ドント

首のドントのレビュー・感想・評価

(2023年製作の映画)
3.5
 2023年。おもしろうございました。時は戦国、毛利を攻めあぐねていた極道武将・織田信長は、家臣の荒木村重の謀叛もあって元より狂暴な性格がさらに激化、家臣を名古屋弁でいじめ倒す日々を送っていた。そんな折、家臣のひとり光秀の元に、捕らえられた荒木が連れて来られて、それはそれとして秀吉は……という感じの、戦国時代異聞。
 たけしの原作本は未読。きったねぇ褌が風になびいている、みたいな映画だった。いや悪口ではないんですよ。だからこそよかったんです。さすがにおじいちゃんになって枯れちゃった北野武が、枯れたなりにドライというか諦観にも似た「人間、こんなもんだろ?」なタッチで綴る戦国武将絵巻・農民添え、殺戮ふりかけであった。
 ロマンや熱気など欠片もない。野望に燃える男も夢を見る男もいない。ひとりもいない。天下こそ目指しているが「一発もらっちまおうか!」というヤマっ気に近い。信長から下々の者まで泥臭く、アホかワルばかりである。カッコよさなどほぼ誰にもないし、一瞬カッコよくてもすぐコケる。この点では寺島進と桐谷健太はずっとカッコよかったので役得であろうか。
 大河ドラマや歴史モノのようにキリッとしていない。ろくでもないのである。武士のアレとか義のコレとかは皆無で、ちょっと愛憎はあったりするけど、そういうものは悪辣な人間関係や思惑の波に呑まれて消えていく。権力によって民百姓や雑兵は使い潰されバタバタ死んでいく。武将も多少は硬いがザックリ死ぬ。血が出るし首とかもげるし人がたくさん死んだりするが、まるでハレではない。ただ死ぬ。命が安い。ろくでもない時代ゆえの、ろくでもない人間絵巻。

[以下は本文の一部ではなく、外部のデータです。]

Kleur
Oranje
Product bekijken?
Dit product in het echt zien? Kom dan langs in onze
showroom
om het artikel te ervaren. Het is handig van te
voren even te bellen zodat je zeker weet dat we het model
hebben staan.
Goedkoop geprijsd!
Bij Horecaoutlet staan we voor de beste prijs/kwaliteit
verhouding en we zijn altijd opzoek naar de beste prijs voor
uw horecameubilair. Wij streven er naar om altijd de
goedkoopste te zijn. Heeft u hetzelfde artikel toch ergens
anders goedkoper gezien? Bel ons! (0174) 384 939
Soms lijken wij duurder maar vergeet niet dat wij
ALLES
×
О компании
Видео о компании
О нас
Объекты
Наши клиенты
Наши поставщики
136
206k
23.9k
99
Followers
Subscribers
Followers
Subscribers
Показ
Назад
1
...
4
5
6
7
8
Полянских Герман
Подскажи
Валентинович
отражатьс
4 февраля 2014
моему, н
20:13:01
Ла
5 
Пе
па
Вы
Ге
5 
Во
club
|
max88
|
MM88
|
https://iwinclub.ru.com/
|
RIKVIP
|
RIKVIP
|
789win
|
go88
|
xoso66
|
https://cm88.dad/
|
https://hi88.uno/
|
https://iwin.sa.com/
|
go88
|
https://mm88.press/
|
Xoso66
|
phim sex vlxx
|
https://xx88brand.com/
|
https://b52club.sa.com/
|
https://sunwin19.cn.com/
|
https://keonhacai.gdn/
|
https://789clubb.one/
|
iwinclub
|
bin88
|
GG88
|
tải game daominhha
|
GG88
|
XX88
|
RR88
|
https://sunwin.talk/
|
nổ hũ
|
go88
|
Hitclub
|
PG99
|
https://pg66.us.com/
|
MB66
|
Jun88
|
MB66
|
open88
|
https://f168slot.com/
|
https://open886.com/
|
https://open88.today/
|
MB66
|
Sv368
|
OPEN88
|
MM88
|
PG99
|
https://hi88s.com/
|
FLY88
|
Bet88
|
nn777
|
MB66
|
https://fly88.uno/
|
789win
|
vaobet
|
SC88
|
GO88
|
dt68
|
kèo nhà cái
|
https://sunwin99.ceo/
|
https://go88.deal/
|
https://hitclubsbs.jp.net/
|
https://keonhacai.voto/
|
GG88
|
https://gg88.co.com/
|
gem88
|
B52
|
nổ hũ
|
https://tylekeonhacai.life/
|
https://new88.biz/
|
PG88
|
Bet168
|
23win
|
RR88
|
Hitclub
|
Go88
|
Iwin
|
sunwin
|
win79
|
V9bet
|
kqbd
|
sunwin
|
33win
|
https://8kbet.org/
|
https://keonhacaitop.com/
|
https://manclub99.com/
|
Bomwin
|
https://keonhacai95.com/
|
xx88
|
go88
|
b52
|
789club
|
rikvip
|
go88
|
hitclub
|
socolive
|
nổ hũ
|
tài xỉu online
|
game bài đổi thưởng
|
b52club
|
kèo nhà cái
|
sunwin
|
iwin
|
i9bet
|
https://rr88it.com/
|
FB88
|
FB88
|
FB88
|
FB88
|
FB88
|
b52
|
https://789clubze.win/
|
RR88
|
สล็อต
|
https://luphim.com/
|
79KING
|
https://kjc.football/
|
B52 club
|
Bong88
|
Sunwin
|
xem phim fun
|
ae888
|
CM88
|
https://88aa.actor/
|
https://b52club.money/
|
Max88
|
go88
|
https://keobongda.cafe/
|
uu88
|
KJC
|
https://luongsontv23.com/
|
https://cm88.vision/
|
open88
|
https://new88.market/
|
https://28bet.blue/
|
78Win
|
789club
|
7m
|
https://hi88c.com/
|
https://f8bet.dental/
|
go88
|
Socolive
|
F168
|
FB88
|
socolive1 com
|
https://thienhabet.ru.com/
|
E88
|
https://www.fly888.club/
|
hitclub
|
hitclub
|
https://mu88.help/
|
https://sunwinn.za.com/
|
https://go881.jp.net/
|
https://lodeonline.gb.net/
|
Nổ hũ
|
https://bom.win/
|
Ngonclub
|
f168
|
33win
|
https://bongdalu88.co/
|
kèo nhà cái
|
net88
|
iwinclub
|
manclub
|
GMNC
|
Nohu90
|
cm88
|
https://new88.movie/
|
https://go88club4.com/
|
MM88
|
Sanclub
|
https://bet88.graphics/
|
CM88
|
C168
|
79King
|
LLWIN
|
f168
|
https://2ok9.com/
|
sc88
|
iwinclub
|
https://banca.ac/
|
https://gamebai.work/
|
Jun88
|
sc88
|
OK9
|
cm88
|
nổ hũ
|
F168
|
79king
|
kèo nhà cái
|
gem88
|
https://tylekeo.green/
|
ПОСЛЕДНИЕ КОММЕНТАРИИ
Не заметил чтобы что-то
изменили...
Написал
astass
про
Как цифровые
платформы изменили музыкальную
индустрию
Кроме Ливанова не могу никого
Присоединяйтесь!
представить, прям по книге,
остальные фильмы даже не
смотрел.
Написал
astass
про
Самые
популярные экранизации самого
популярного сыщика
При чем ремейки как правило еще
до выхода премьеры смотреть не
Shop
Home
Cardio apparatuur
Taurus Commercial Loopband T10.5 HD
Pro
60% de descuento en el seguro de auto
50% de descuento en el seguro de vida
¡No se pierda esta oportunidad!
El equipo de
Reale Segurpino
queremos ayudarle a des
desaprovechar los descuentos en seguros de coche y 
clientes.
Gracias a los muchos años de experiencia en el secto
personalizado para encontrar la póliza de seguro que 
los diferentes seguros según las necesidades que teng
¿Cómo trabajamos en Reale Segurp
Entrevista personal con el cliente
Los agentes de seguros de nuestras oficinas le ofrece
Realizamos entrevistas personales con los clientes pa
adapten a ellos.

 出が百姓な秀吉はこの状況を、ろくでもねぇなぁと理解しつつ自分の利になるよう立ち回る。秀吉が出る場面の3割くらいがコントのようなのは、彼がこの戦国ゲームから部分的には外れていることを語っている。半笑いでやるっきゃねぇよ、的な。「建前」を蹴っ飛ばす場面でもそれがよくわかる。もうひとり、冷めた目でこの舞台を動き回るキャラが「芸人」を自称しているのは面白い。出演作は幾本もあれど他の役者と比べたら圧倒的に「芸人」度が高い木村祐一は、この役回りにピッタリだった。
 とは言えさすがに間延び、キレのなさは強く感じて、かったりぃ気持ちにもなる。けどパツパツに充実していたら、この全体に間抜けなろくでもなさが損なわれる気もする。コントや喜劇という感想が散見されるけど、あまりにろくでもないのでそのように思えるのだろう。あまりに非道で無道なので喜劇にすら見えちゃう戦国残酷物語として楽しめたのであった。役者はおおむね好演だが、加瀬信長はちょっと軽かったかもしれない。たけしが秀吉なのは、内容的に理解はできるけどさすがにおじいちゃんに過ぎると思う。あとな、大森南朋は肩の力抜けすぎだぞ。